One thing that would not help the poor, the Reverend Malthus knew, was to give them more food or money. This would only give them the resources to have more children, or keep alive those already born, perpetuating the evil consequences of pauperism by increasing the population.
11

Malthus’s
Essay
focused attention sharply on the pauper problem. He had declared the situation inevitable, and claimed that the old solution was part of the problem. People began to wonder what else could be done.

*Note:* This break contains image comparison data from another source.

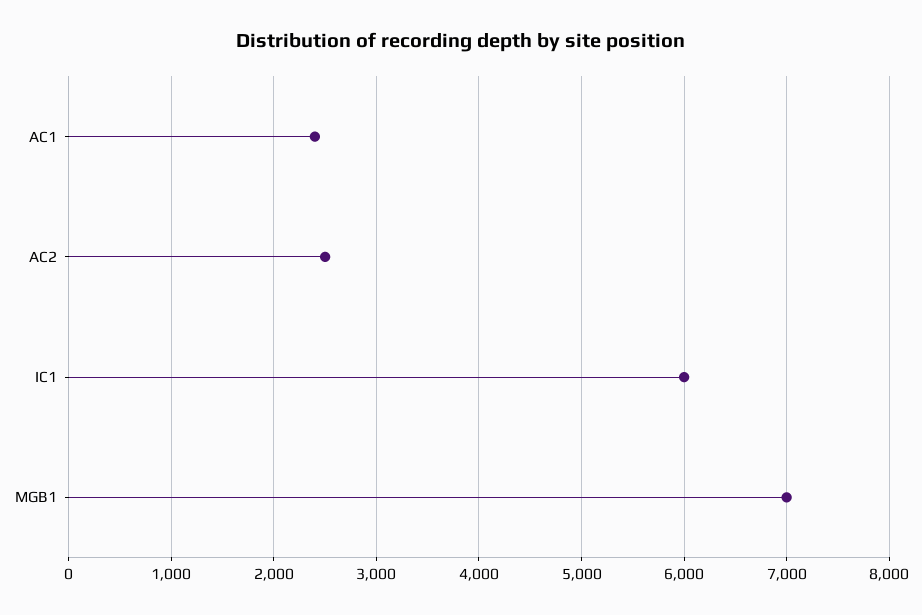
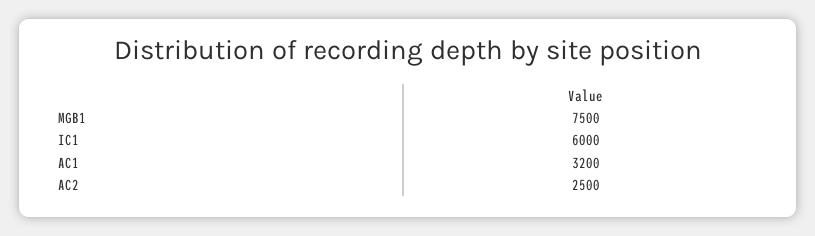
AC1: 2400 -> 3200
MGB1: 7000 -> 7500

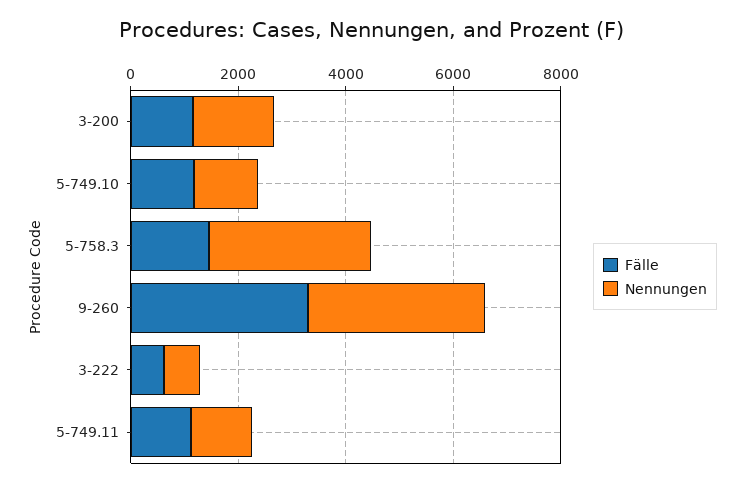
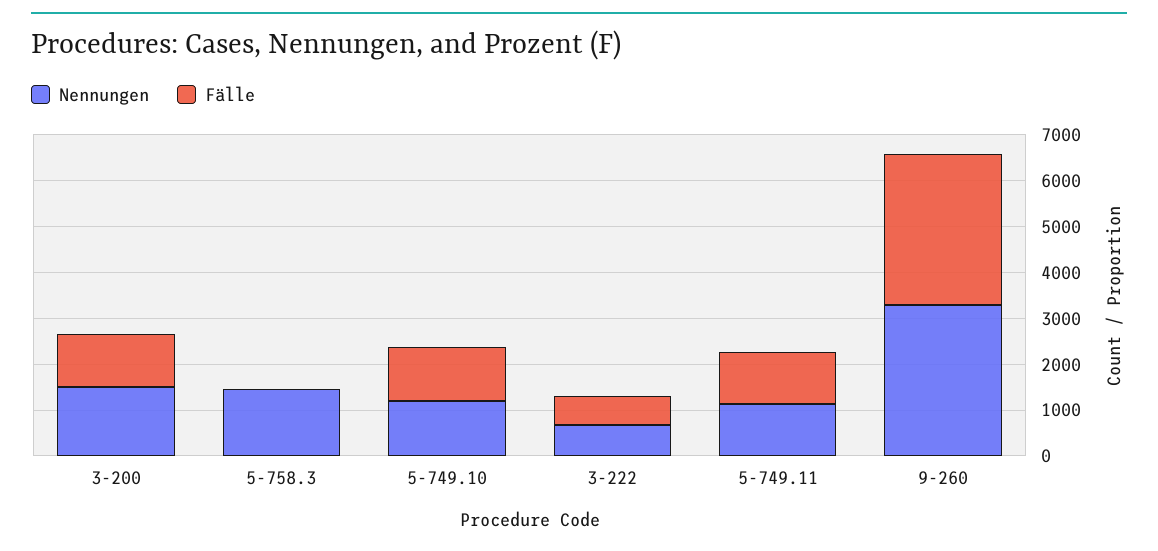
Fälle, 5-758.3: 1500 -> 0
Nennungen, 5-758.3: 3000 -> 1400

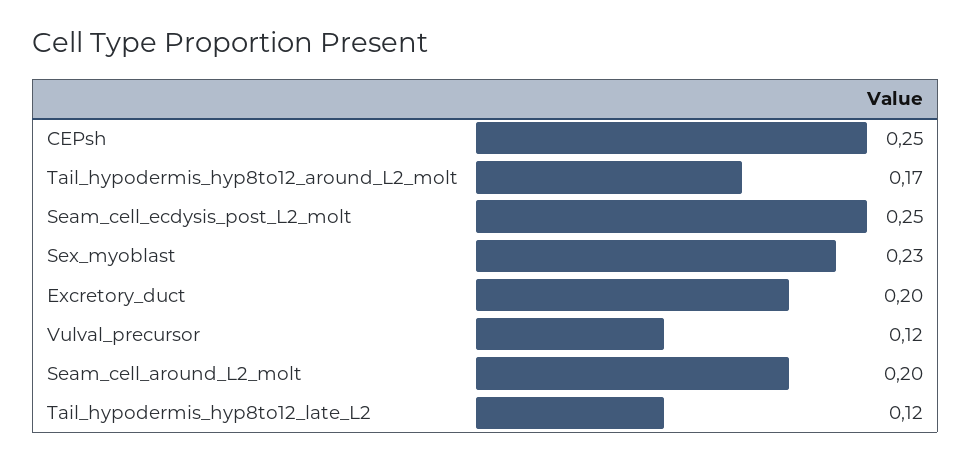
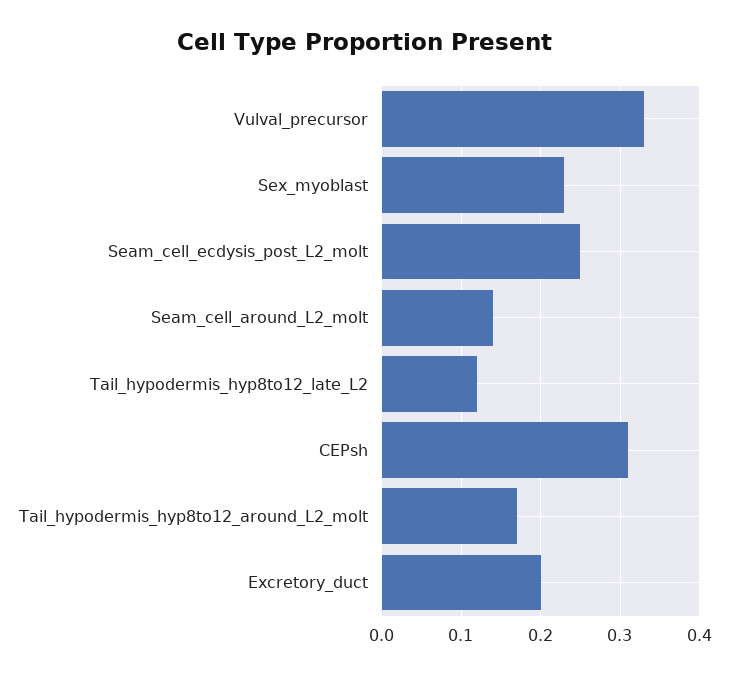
CEPsh: 0.25 -> 0.31
Vulval_precursor: 0.12 -> 0.33
Seam_cell_around_L2_molt: 0.2 -> 0.14

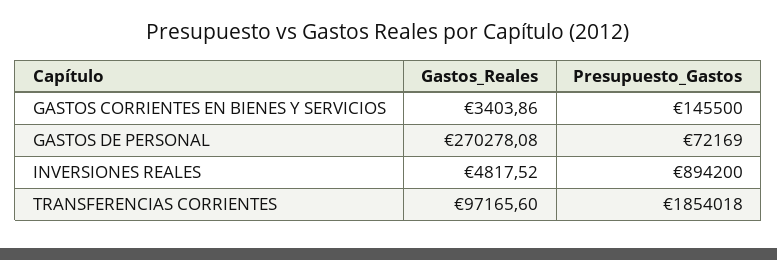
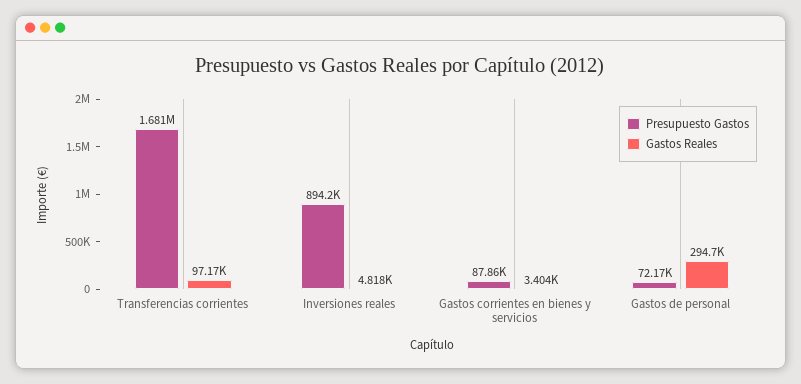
Presupuesto_Gastos, GASTOS CORRIENTES EN BIENES Y SERVICIOS: 145500 -> 87860
Gastos_Reales, GASTOS DE PERSONAL: 270278.08 -> 294700
Presupuesto_Gastos, TRANSFERENCIAS CORRIENTES: 1854018 -> 1681000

They began to seek answers from the discipline of political economy, which seemed to hold the key to putting the nation’s financial affairs in order, thereby solving the problem of poverty. Malthus himself was named the first Professor of Political Economy in England, in 1806 (at the East India Company College at Haileybury, where generations of imperial diplomats and merchants were trained, exporting their Malthusian views to the colonies). But since most of the later writers on economics accepted Malthus’s population principle, their prescriptions did not hold out too much promise of a better life, especially for the poor. As that ever-cranky Thomas Carlyle would later put it, the science of political economy was “dreary, stolid, dismal, and without hope for this world or the next”; it was, indeed, a “dismal science.”